Deuxième long d'Alain Guiraudie après Pas de repos pour les braves, Voici venu le temps s'ajoute à une œuvre picaresque remplie de vieux homos éloignés des centre-villes. Ceux du jour déambulent dans les montagnes, fréquentent des perchés divers, une poignée de femmes lubriques et hystériques. Le personnage central (Fogo Lompla, par Eric Bougnon) est un vagabond et un bandit monnayant sa kleptomanie. Autour de lui le principal motif de gesticulation est l'enlèvement de la fille d'un riche propriétaire, semant le trouble dans toutes les factions se répartissant aux environs. Les robins des bois (criminels plus conséquents), les ravisseurs, les asociaux tranquilles et marquis péquenauds s'affolent.
Le phrasé se fait théâtral à l'occasion, les laïus mystifiants et le logicisme gâteux abondent (ça ronronne à propos de l'utilité des guerriers et paysans). Ce programme random, à l'humour lunaire, a des airs de Kaamelott (série lancée début 2005) pédant et déluré, où on oublierait de décoller. Guiraudie (L'Inconnu du Lac, Les héros sont immortels) est moins raconteur d'histoire que chef-d'orchestre laxiste d'une galerie de mécontents burlesques et ubuesques patauds. Des méchants qui tuent, un héros qui se débrouille, ses relations qui se baladent bloquées dans leur vie (de bourgeois, d'homme des bois ou de paumé). Tout ce petit-monde s'adonne à une bestialité molle et policée, vit sur acquis partagés.
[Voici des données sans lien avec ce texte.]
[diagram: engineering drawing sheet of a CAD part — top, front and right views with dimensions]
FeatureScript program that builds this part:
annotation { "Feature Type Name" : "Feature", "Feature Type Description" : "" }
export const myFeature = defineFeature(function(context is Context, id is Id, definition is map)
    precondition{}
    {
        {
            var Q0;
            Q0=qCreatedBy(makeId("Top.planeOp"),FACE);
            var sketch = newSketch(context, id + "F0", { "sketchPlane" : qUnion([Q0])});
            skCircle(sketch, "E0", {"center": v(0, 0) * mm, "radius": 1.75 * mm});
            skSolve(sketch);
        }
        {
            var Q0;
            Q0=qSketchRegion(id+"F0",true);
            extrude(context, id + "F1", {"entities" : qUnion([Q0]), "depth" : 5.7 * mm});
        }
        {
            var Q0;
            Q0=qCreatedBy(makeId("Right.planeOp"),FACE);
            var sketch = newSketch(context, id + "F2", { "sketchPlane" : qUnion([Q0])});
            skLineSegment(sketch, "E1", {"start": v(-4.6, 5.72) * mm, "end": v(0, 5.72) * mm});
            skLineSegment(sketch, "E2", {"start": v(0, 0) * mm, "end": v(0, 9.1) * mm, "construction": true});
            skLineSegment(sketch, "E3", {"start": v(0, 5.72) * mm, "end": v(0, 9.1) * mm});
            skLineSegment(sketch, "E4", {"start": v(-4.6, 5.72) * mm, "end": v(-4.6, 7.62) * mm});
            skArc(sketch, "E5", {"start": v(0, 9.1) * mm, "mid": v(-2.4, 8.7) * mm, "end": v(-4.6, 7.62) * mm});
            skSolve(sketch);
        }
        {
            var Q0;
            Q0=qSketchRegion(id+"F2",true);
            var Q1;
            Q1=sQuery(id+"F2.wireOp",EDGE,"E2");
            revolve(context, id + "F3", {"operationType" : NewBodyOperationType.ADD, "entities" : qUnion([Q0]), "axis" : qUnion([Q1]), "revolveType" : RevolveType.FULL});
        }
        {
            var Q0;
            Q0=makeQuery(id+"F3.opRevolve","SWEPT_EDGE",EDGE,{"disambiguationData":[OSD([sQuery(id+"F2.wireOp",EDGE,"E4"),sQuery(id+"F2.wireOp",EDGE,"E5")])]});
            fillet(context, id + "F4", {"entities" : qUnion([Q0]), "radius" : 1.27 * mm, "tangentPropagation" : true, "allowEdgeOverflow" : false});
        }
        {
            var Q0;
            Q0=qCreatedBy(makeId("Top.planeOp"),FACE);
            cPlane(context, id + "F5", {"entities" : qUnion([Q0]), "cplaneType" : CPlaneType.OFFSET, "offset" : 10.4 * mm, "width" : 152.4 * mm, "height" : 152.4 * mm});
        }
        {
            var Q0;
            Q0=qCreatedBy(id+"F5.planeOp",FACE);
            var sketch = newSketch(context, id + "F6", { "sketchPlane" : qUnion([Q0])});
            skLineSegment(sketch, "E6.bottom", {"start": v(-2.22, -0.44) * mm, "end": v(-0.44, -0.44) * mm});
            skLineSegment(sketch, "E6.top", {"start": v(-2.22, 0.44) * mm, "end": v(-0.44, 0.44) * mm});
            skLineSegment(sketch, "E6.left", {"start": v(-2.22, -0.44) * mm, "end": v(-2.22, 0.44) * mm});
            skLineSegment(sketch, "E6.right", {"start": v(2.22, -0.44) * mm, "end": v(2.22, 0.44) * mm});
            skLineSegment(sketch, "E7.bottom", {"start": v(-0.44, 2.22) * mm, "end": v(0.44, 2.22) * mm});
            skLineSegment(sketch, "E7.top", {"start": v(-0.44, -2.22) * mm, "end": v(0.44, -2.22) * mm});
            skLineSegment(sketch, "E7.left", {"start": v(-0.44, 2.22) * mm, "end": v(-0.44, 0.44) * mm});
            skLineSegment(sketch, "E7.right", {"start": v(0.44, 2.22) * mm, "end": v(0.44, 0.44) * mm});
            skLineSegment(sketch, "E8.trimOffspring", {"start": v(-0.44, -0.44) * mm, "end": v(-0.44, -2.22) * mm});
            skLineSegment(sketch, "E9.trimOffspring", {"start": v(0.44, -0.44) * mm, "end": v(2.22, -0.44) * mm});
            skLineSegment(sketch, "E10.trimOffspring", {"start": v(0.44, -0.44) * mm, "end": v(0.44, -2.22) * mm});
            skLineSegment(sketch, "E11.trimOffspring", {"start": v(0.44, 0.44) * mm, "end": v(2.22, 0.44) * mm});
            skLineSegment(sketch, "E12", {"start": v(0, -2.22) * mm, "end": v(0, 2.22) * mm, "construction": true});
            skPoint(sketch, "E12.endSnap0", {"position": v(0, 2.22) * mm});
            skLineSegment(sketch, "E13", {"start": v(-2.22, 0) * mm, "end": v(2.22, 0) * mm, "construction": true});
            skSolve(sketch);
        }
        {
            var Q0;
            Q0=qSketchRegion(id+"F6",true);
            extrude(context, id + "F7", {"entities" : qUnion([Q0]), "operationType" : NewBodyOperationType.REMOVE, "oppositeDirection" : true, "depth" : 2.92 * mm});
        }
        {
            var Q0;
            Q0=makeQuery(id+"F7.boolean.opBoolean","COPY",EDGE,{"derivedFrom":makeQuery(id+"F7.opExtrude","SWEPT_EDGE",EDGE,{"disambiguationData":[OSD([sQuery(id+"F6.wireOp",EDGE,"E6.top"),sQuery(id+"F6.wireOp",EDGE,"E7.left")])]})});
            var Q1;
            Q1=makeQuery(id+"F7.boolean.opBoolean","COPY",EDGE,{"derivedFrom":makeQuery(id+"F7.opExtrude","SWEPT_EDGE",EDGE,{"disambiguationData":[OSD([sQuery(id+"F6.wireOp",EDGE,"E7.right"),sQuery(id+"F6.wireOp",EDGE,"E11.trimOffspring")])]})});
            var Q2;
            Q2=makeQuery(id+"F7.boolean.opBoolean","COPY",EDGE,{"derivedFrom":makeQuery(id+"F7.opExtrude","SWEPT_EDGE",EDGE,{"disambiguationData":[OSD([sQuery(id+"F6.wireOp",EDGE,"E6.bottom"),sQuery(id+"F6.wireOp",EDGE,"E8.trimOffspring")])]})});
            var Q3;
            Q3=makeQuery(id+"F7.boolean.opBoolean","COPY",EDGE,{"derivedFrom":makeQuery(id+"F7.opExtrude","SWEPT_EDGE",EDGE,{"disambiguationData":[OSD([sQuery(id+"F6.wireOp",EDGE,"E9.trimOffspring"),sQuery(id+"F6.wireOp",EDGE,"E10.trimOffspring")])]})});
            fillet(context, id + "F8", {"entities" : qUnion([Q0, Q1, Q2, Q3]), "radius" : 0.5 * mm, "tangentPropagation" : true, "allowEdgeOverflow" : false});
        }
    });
La gaucherie est un principe et s'applique dans les vues d'auteur, dans les événements, dans la façon d'être et de réagir aux choses graves pour les protagonistes. Le radicalement pittoresque règne sans partage, au service d'un syndicat de bergers revendicatifs et d'une virilité gamine en mode 'panier percé'. On pourra louer, à raison, l'originalité et la 'proposition' [en terme de forme et de manières]. Accorder du crédit à l'utopie visée est moins évident : il y a plus solide et attractif en matière d'anarchisme bucolique. Plus sensualiste et décomplexé, ce sera en revanche difficile à trouver. Doivent faire leur valise pour cette terre d'accueil : les [autres] midinettes de 30 à 77 ans maniant le logos pour le plaisir de dire n'importe quoi, les saltimbanques hédonistes épanouis dans leurs rôles et leurs errances, avides de querelles molles et pas effrayées par les morts subites.